Listening to Kermen, one can't help but get the feeling that a parcel tax is going to solve all the financial woes at MCDH. For that to be true, the price tag for a parcel tax, even in "units," would be several times higher than the $96 parcel tax measure that failed in 2005. Interestingly, Kermen seemed to garner more applause from those in the October 6th audience who are employees of MCDH than any of the other candidates. He appears to be the darling of those who are only concerned with their jobs, regardless of the unrealistic nature of continuing expenditures at the same rate, or higher, than those that plunged MCDH into bankruptcy.

But reality is not the top card in the deck that MCDH plays with. Every candidate denounced the statewide ballot measure that calls for drug testing of physicians. The doctor and nurse candidates cited peer review policies that they said already worked well.

That is utter BS, to put it mildly. Over the last 20 years MCDH has dragged its heels every time doctors have had "problems." If doctors were dismissed, it was only after patients or patients’ families vehemently complained. And problems with MCDH staff have certainly not been limited to alcohol and/or narcotics abuse. MCDH has employed physicians and department heads whose behavior toward patients, family members, and visitors has been nothing short of abhorrent; and continued to employ these persons far too long after the abusive behaviors were common knowledge.
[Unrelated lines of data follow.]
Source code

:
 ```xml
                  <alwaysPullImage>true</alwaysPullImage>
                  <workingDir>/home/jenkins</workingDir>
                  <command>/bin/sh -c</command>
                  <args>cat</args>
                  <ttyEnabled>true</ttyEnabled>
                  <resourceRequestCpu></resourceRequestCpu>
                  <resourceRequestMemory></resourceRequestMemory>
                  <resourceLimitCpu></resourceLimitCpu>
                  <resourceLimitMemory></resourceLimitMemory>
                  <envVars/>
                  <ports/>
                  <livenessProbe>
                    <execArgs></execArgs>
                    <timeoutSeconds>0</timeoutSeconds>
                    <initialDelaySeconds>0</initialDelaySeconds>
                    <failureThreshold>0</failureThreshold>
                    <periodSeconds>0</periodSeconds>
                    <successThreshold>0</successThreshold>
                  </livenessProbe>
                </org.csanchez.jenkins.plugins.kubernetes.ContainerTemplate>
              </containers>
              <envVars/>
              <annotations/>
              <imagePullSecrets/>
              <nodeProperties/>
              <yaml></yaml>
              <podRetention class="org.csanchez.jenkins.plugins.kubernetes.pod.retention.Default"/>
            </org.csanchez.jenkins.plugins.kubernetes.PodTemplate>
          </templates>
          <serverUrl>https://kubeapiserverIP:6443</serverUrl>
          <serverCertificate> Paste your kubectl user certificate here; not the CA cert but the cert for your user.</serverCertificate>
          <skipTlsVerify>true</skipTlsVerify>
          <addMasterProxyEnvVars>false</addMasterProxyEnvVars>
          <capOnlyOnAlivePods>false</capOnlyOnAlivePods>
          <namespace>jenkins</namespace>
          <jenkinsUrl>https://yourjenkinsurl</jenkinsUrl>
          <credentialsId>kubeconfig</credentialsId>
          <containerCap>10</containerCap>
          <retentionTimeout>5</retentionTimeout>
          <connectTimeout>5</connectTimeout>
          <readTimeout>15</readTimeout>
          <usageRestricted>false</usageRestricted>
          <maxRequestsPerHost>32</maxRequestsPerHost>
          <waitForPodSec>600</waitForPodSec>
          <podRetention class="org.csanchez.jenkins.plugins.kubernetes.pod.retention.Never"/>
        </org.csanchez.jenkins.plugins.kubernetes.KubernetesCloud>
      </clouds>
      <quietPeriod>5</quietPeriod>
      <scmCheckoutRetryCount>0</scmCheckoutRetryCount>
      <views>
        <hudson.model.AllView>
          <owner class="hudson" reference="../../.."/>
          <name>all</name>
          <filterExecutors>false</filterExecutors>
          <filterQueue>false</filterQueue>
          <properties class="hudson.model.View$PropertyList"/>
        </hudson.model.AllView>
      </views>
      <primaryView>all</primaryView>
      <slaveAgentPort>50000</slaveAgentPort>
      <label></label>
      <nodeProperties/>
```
As the editor of the AVA wrote last week: Test the bastards.

The MCDH Board candidates pretty much all agreed that they would oppose outsourcing any job(s), but this writer has ample personal experience with the inability of MCDH to bill patients correctly. AVA articles from January 8 and 22, 2014 contradict Kermen's claim that MCDH employees work better than outsourcing. Kermen's statement that MCDH employees prove more economical than outsourcing is refuted by the practices of other businesses on the Mendocino Coast, where outsourcing parts of the paperwork load frees up local employees to do their regular jobs better and more efficiently.

Bottom line: Mendocino Coast District Hospital needs a new approach. It cannot go on with the same old, same old. Perhaps the talented but less than collegial Drs. Rohr and Glusker can bring about needed change. Who knows? There are many younger, capable physicians on the Mendocino Coast who might be able to bring about a balance between budget cuts and proper patient service, but they are either hanging back waiting to see how things shake out post-bankruptcy or they haven't been given enough encouragement to leap into the fray. If we're really lucky, more everyday citizens might throw caution to the wind and wade into the muddied waters of the MCDH Board of Directors.

3 Comments

  1. Mary C Pappadakis October 23, 2014

    Malcolm, Thank you so much for that much-needed article exposing that morbid, sardonic asylum, MCDH. I, too, was a victim, 2005
    I tried to get retribution, but, alas, lacked the resources. I have most all of the paperwork… terrible experience with Conlin, too, also documented.
    I am constantly warning people about that hell hole; I talk to a lot of people, since I work at the library.

  2. Joan Hansen October 6, 2015

    Is there any one who can tell me if Ortner has done anything for the mentally ill here in Fort Bragg? Things look as bad to me as they always have. What do they do with all the money? Laura’s law has been put on hold and I cannot understand why. The executives in charge are making good money, for doing nothing. I see no progress and it makes me angry.

    • Mary C Pappadakis October 8, 2015

      I was glad to have an opportunity to share my nightmare of a stay at Coast District Hospital in 2005. I had the hysterectomy from Hell at that place. Dr Abramson was my ob-gyn. I dropped him after that, after being his patient for about 20 years. The anestheologist was the worst! I have all the documentation from this experience. I actually ESCAPED from that hospital; a friend came and rescued me; I never “checked out” Please let me know if I can be of any assistance in bringing this hospital down!